Setting functions for processing selected items

In word processors, there are built-in commands for turning on / off fonts and others, similar to commands for controlling the placement of information on the screen or when printing. This approach is called command or procedural markup.

Examples of procedural markup

Selection of logical elements of the document

Serves for the formation in documents of any structure and definition of relationships between various elements of this structure without specifying the processing method. This markup is called descriptive.

By changing the set of procedures to match the descriptive markup, you can change the appearance of the same document.

Descriptive markup

The main advantage of descriptive markup is its flexibility, since the pieces of text are marked as “what they are” (rather than “how they should be displayed”).

In the future, software may be written to process these fragments in a way that was not even foreseen by the language developers. For example, HTML hyperlinks, originally intended for users to navigate through a set of links in the network, later began to be used by search and indexing mechanisms on the web, to assess the popularity of resources, and so on.

Examples of markup languages

Markup languages ​​are used wherever rich text output is required:

    in printing house (SGML, TeX, PostScript, PDF),

    user interfaces of computers (MicrosoftWord, OpenOffice, troff),

    World Wide Web (HTML, XHTML, XML, WML, VML, PGML, SVG, XBRL).

Markup language tag structure

The development of descriptive markup ideas led to the definition of markup as a formal language.

Language tags (control descriptors) are encoded in a certain way (allocated relative to the main content of the document) and serve as instructions for the program that displays the content of the document on the client side.

Many modern languages ​​have used the symbols for these commands (language tags)< и >, inside which the names of instructions and their parameters (HTML and XML) were placed. In SGML, you can assign other characters to enclose the tag (for example, curly braces). In addition, there are different systems of subset languages ​​that are used, with fewer capabilities, for example, BBCode markup language is used in web forums and message boards, the tags of which are delimited by square brackets:.

The tag model describes a document as a collection of containers, each of which begins and ends with tags. In most cases, tags are used in pairs. The pair consists of a start tag and an end tag.

Opening tag syntax:<имя_тега [атрибуты]>

The name of the closing tag differs from the name of the opening tag only in that it is preceded by a forward slash:

Attributes define additional characteristics of an element. Tag attributes are written in the following format: name [= "value"]. For some attributes, a value may not be specified. The end tag has no attributes.

Any paired tag starts with a start tag and ends when a matching end tag is encountered.

A pair of opening and closing tags is called a container, and the part of the text between them is called an element.

Level 1 heading

Level 2 heading

Depending on the markup language used, it is additionally possible to use a single tag and an empty element tag. The tag name defines the type of the element.

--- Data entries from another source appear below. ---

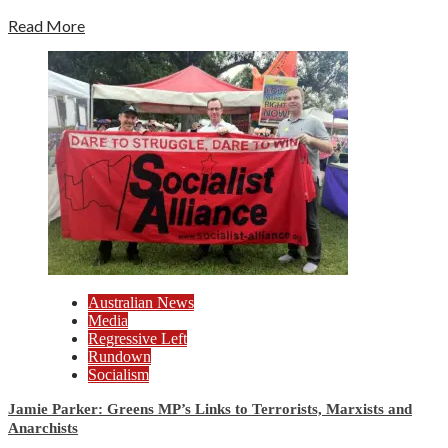
Read More
Australian News
Media
Regressive Left
Rundown
Socialism
Jamie Parker: Greens MP’s Links to Terrorists, Marxists and
Anarchists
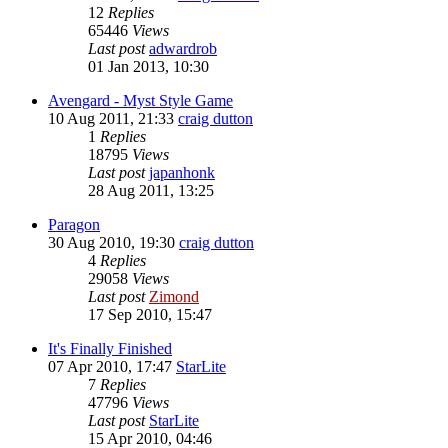
12
Replies
65446
Views
Last post
adwardrob
01 Jan 2013, 10:30
Avengard - Myst Style Game
10 Aug 2011, 21:33
craig dutton
1
Replies
18795
Views
Last post
japanhonk
28 Aug 2011, 13:25
Paragon
30 Aug 2010, 19:30
craig dutton
4
Replies
29058
Views
Last post
Zimond
17 Sep 2010, 15:47
It's Finally Finished
07 Apr 2010, 17:47
StarLite
7
Replies
47796
Views
Last post
StarLite
15 Apr 2010, 04:46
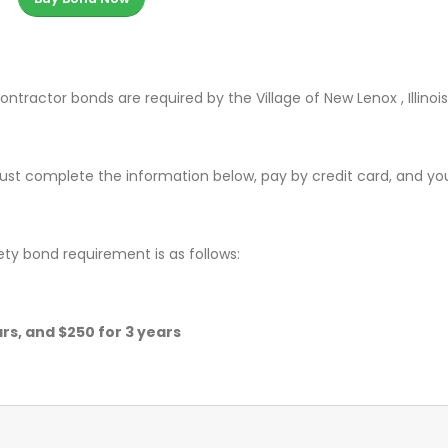
ntractor bonds are required by the Village of New Lenox , Illinois
ust complete the information below, pay by credit card, and yo
ety bond requirement is as follows:
ears, and $250 for 3 years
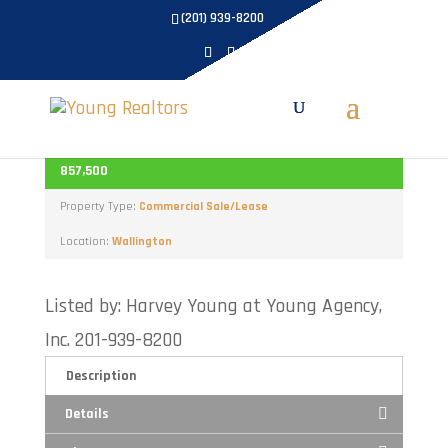
(201) 939-8200
191 Paterson Plank
ACTIVE
857,500
Property Type:
Commercial Sale/Lease
Location:
Wallington
Listed by: Harvey Young at Young Agency,
Inc. 201-939-8200
Description
Details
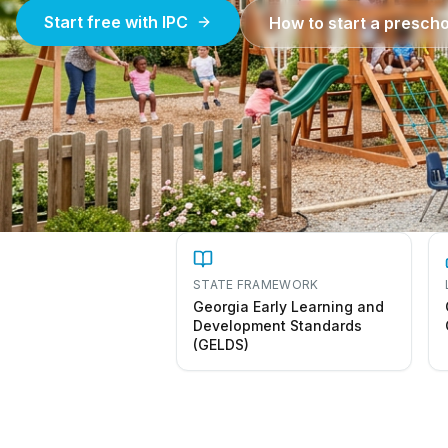
Start free with IPC
How to start a prescho
STATE FRAMEWORK
Georgia Early Learning and
Development Standards
(GELDS)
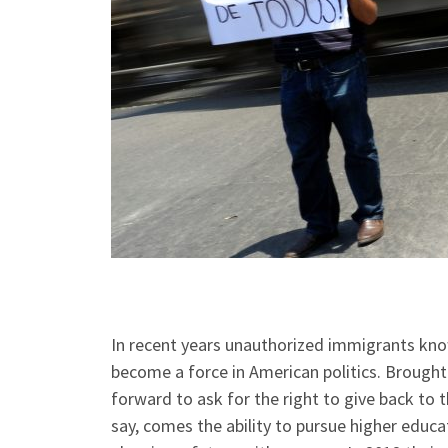
In recent years unauthorized immigrants kn
become a force in American politics. Brought
forward to ask for the right to give back to 
say, comes the ability to pursue higher educ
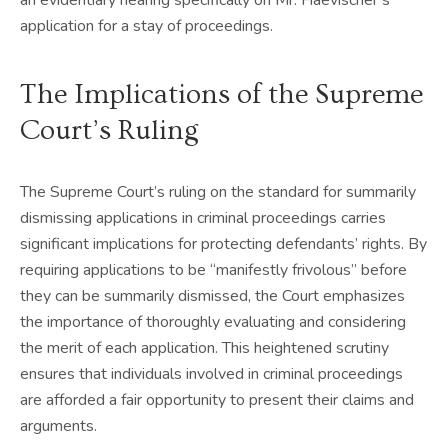
application for a stay of proceedings.
The Implications of the Supreme
Court’s Ruling
The Supreme Court’s ruling on the standard for summarily
dismissing applications in criminal proceedings carries
significant implications for protecting defendants’ rights. By
requiring applications to be “manifestly frivolous” before
they can be summarily dismissed, the Court emphasizes
the importance of thoroughly evaluating and considering
the merit of each application. This heightened scrutiny
ensures that individuals involved in criminal proceedings
are afforded a fair opportunity to present their claims and
arguments.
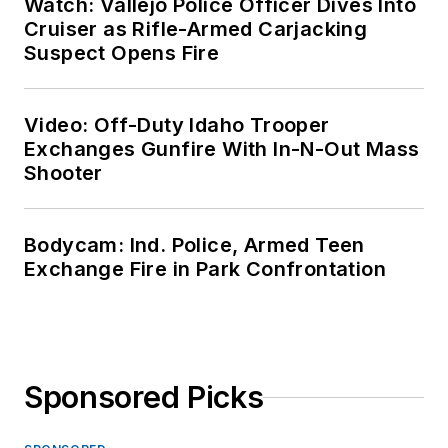
Watch: Vallejo Police Officer Dives Into
Cruiser as Rifle-Armed Carjacking
Suspect Opens Fire
Video: Off-Duty Idaho Trooper
Exchanges Gunfire With In-N-Out Mass
Shooter
Bodycam: Ind. Police, Armed Teen
Exchange Fire in Park Confrontation
Sponsored Picks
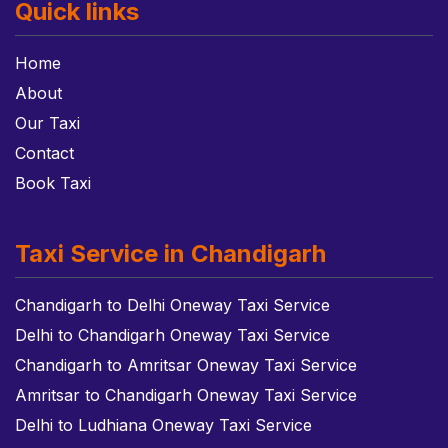
Quick links
Home
About
Our Taxi
Contact
Book Taxi
Taxi Service in Chandigarh
Chandigarh to Delhi Oneway Taxi Service
Delhi to Chandigarh Oneway Taxi Service
Chandigarh to Amritsar Oneway Taxi Service
Amritsar to Chandigarh Oneway Taxi Service
Delhi to Ludhiana Oneway Taxi Service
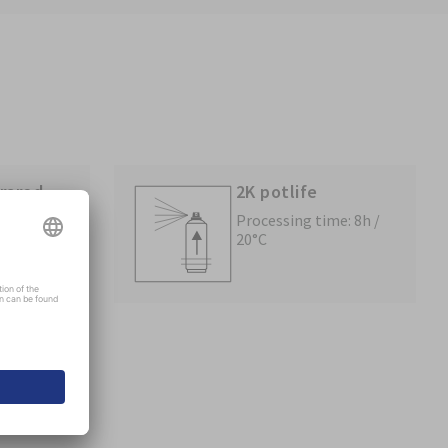
frared
2K potlife
Processing time: 8h /
20°C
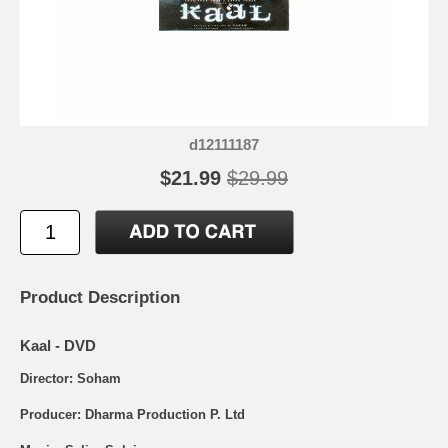
d12111187
$21.99
$29.99
Product Description
Kaal - DVD
Director: Soham
Producer: Dharma Production P. Ltd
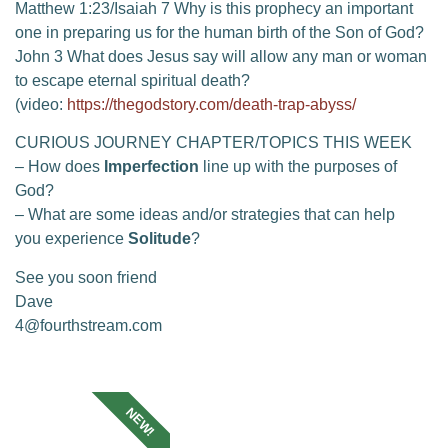
Matthew 1:23/Isaiah 7 Why is this prophecy an important
one in preparing us for the human birth of the Son of God?
John 3 What does Jesus say will allow any man or woman
to escape eternal spiritual death?
(video:
https://thegodstory.com/death-trap-abyss/
CURIOUS JOURNEY CHAPTER/TOPICS THIS WEEK
– How does
Imperfection
line up with the purposes of
God?
– What are some ideas and/or strategies that can help
you experience
Solitude
?
See you soon friend
Dave
4@fourthstream.com
NEW!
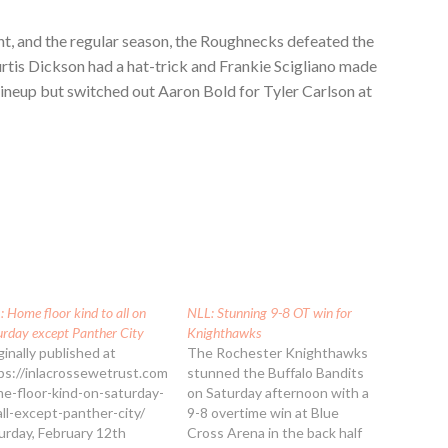
ight, and the regular season, the Roughnecks defeated the
tis Dickson had a hat-trick and Frankie Scigliano made
lineup but switched out Aaron Bold for Tyler Carlson at
 Home floor kind to all on
NLL: Stunning 9-8 OT win for
urday except Panther City
Knighthawks
ginally published at
The Rochester Knighthawks
ps://inlacrossewetrust.com/nll-
stunned the Buffalo Bandits
e-floor-kind-on-saturday-
on Saturday afternoon with a
all-except-panther-city/
9-8 overtime win at Blue
urday, February 12th
Cross Arena in the back half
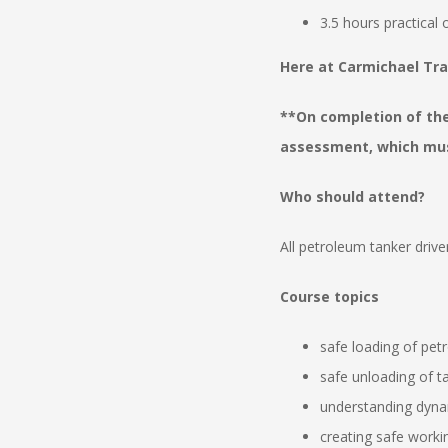
3.5 hours practical
Here at Carmichael Tra
**On completion of th
assessment, which must
Who should attend?
All petroleum tanker driv
Course topics
safe loading of petr
safe unloading of tan
understanding dyna
creating safe work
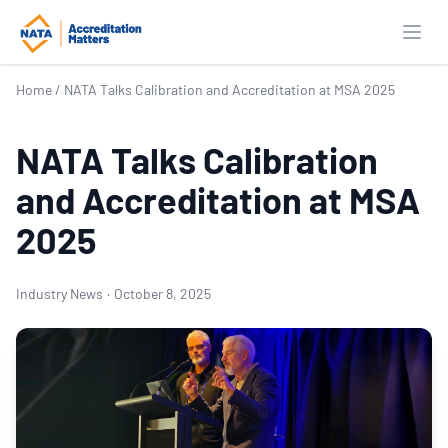
Open
Home
/
NATA Talks Calibration and Accreditation at MSA 2025
NATA Talks Calibration
and Accreditation at MSA
2025
Industry News
·
October 8, 2025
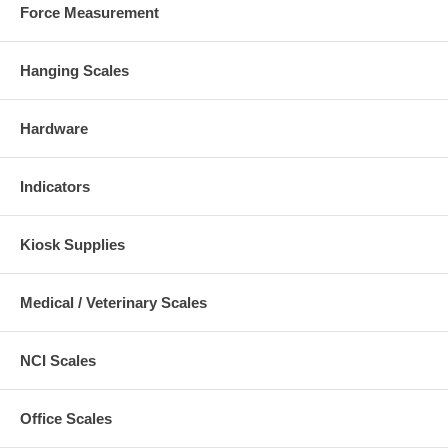
Force Measurement
Hanging Scales
Hardware
Indicators
Kiosk Supplies
Medical / Veterinary Scales
NCI Scales
Office Scales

Single tag syntax:<имя_тега [атрибуты] />

In some markup languages, tag names are predefined (HTML). Others are not strictly regulated, i.e. users can enter and use new tags (XML). For example, the tag "persona" can define the type of this XML element, such as last name, first name and patronymic. Ivanov Ivan Ivanovich

In SGML, elements can overlap, that is, in SGML, the following sequence of tags is possible:

In XML, elements have a strict syntactic structure, that is, they are strictly nested and always closed:

Also, in SGML, HTML, they don't have to be private:

In almost all document markup languages, the attribute value is interpreted as text. The attribute value is usually enclosed in quotation marks.

Note:

A document written using a markup language contains not only the text itself (like a sequence of words and punctuation marks), but also additional information about its various parts - for example, an indication of headings, highlights, lists, etc.

Those. the document is nothing more than a regular ASCII file with control codes (tags) added to it.